Yeah..that's how it works. But to the ears, at least mine and my bassists when we had them, as well as a few people who owned studios who deal with guys that use them all the time..it just adds lows and highs and most of the time it makes a rig sound worse. To it's credit it can make for some hifi cool sound if dialed in right, but me and my bassist both went through the same thing at different times. In the end the 10 band eq won out as there wasn't much the BBE could do against it


----------



## TomAwesome (Apr 16, 2009)

Well, if you're just comparing what the knobs do, then yeah, an EQ probably wins. But comparing the BBE process to an EQ is an apples and oranges kind of thing. I run the knobs really low on mine since I prefer to use an EQ for EQing, and the BBE usually sounds like crap if they're up too high.


----------



## jsousa (Apr 16, 2009)

save your money


----------



## maat (Apr 16, 2009)

If I ever get one, I'll be getting that Acoustimax Preamp...The one with a parametric EQ and BBE Process.


----------



## cosmicamnesia (Apr 16, 2009)

CynicEidolon said:


> If you have a rig where they ARE beneficial... You should have saved the money and get a better rig with out a BBE.



my other guitar player has one in the rack system he runs through his triple rec and it sounds fucking great


----------



## MTech (Apr 16, 2009)

DrakkarTyrannis said:


> Well..the original version was meant to put in frequencies that get lost with long rack effect chains. Some pedals suck tone, so the BBE was meant to put the highs and lows back..which makes sense. On the other hand, everyone is using this thing now as a dummy EQ to scoop their sound, which is why it sounds like ass. You want an EQ..buy one. The BBE isn't for that



More or less.


DrakkarTyrannis said:


> All it does is add lows and highs to your sound


No.

It's meant to put the sound in phase which is exactly what it says in the product description, and goes on to tell you how it does it. Problem is people get on and do what Drakkar said and make a muddy mess. Working in a live environment one may notice only one guy in the band using this (we'll say the guitarist) so his cab is putting out sound that's In Phase....but than the whole band is mic'd and put through a PA..which 90&#37; of the time I notice the sound guy doesn't have a BBE in their rig... this completely defeats the purpose of running one because it's all mic'd put through the board and than pushed out the PA unbalanced.

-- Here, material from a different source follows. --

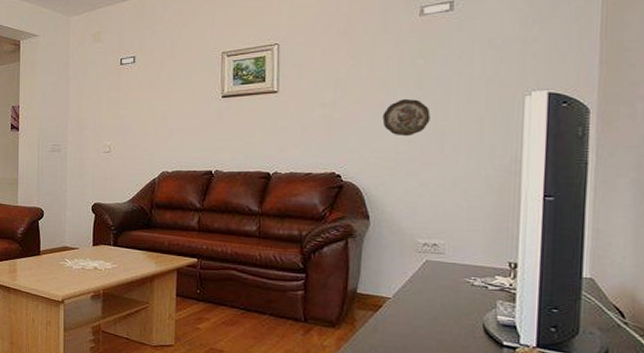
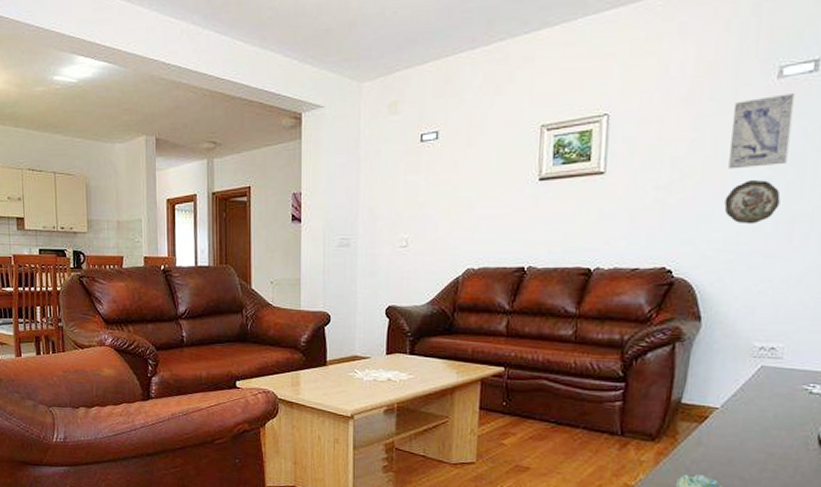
wall art: none [384,28,436,90] -> present [728,93,795,169]

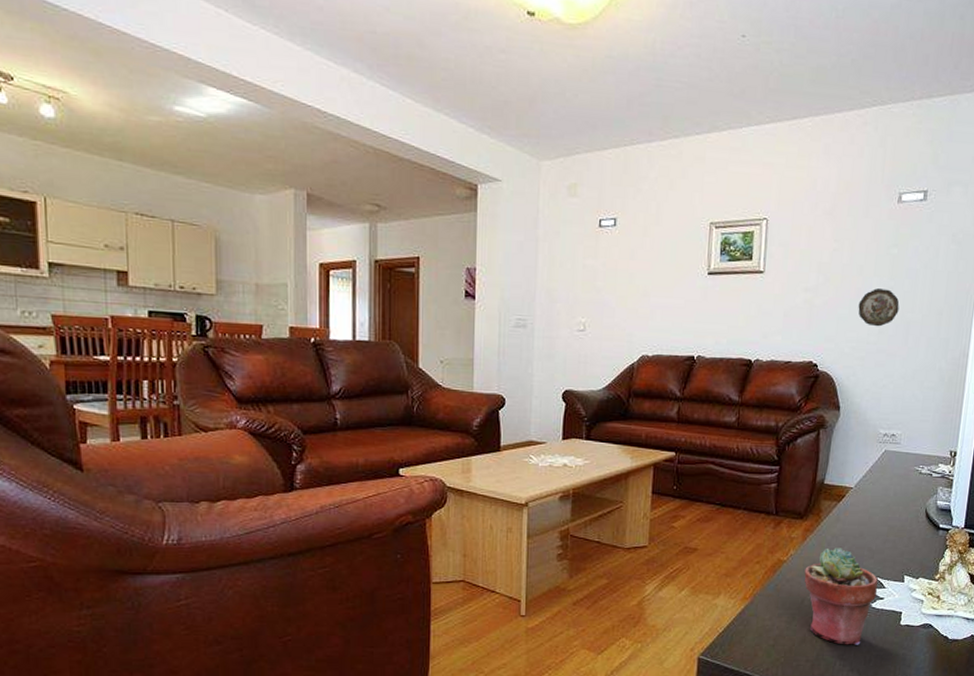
wall art: present [728,93,795,169] -> none [861,217,910,278]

If you want something to change your sound or add something to it than you need the Aural Exiter.
APHEX Systems 204 Aural Exciter&#174; - Optical Big Bottom&#174;


----------



## raximkoron (Apr 16, 2009)

MTech said:


> More or less.
> 
> No.
> 
> ...



I had seen these when surfing for information on the Sonic Maximizer, and had kind of thought these were a more expensive version. On Aphex' site, they describe it as a high/low extender, which is what most people state that the Sonic Maximizer does as well.

Obviously they'll have a different effect on tone as they're two different manufacturers and processors, but do they achieve the same goals for an instrument or are they vastly different?


----------



## MTech (Apr 16, 2009)

raximkoron said:


> Obviously they'll have a different effect on tone as they're two different manufacturers and processors, but do they achieve the same goals for an instrument or are they vastly different?



The BBE puts the sound in Phase and like somebody else said people try using it like an EQ and that's not what it's meant for hence it sounds like mud when you do it.. (FWIW: I own a BBE and after hearing it on/off and learning to dial in I never use it anymore) the Aural unit on the other hand is meant to add to the sound harmonically. 

I didn't watch this yet but I would assume it'd show you what's up.


----------



## canuck brian (Apr 16, 2009)

I've got an old 461 (ancient) and a 482 (new) and they sound pretty much the same. I really dig having one in my rig - I like the overprocessed tube sound. Can't help it.


----------



## DrakkarTyrannis (Apr 16, 2009)

TomAwesome said:


> Well, if you're just comparing what the knobs do, then yeah, an EQ probably wins. But comparing the BBE process to an EQ is an apples and oranges kind of thing. I run the knobs really low on mine since I prefer to use an EQ for EQing, and the BBE usually sounds like crap if they're up too high.



Right. That's what I mean. People are mainly using it as an EQ and for it's purposes..it's cool, but they rarely sound good because people use them the wrong way. Even when you figure it out...it's not really even worth it


----------



## guitardedhero (Apr 17, 2009)

i never leave home without my sonic stomp...


----------